I then wonder: Would the victims who survived this ordeal and the bereaved families of those who died ever accept the justification that their near-deaths and deaths, respectively, were necessary just to drive home a point and deliver a message to the government?
At this point in time, where the acts of terrorism happened so close to home, I cannot just remain apathetic about this. As a father, I was really appalled at how young people were subjected to this kind of “gruesome but necessary” violence early on in their lives.
And the root of all this is: Fanaticism.
Fanaticism, according to Wikipedia, is:
a belief or behavior involving uncritical zeal, particularly for an extreme religious or political cause or in some cases sports, or with an obsessive enthusiasm for a pastime or hobby. According to Winston Churchill, “A fanatic is one who can’t change his mind and won’t change the subject.”
In his book Crazy Talk, Stupid Talk, Neil Postman states that “the key to all fanatical beliefs is that they are self-confirming….(some beliefs are) fanatical not because they are ‘false’, but because they are expressed in such a way that they can never be shown to be false.”
The behavior of a fan with overwhelming enthusiasm for a given subject is differentiated from the behavior of a fanatic by the fanatic’s violation of prevailing social norms. Though the fan’s behavior may be judged as odd or eccentric, it does not violate such norms. A fanatic differs from a crank, in that a crank is defined as a person who holds a position or opinion which is so far from the norm as to appear ludicrous and/or probably wrong, such as a belief in a Flat Earth.

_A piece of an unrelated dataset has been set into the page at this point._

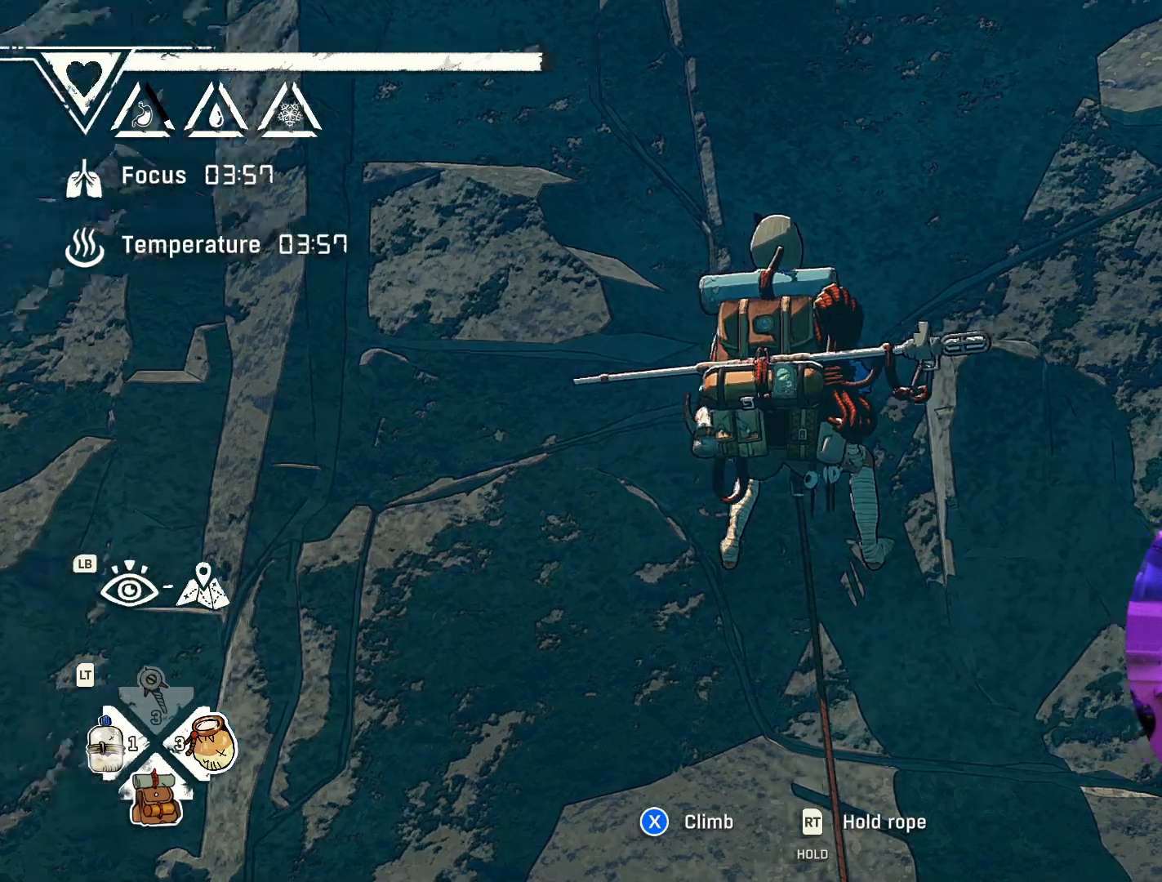
{"buttons": [], "left_stick": "center", "right_stick": "center", "events": [[267, "right_stick", "down-right"], [400, "right_stick", "center"]]}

In contrast, the subject of the fanatic’s obsession may be “normal”, such as an interest in religion or politics, except that the scale of the person’s involvement, devotion, or obsession with the activity or cause is abnormal or disproportionate.
How strongly do we really feel about things that we believe in?
How far could we really go in pursuit of something that we feel passionately about?
What extremes are we capable of doing in the name of an idea?
Can You Justify Saying That “Yes, It Was Gruesome But Necessary?”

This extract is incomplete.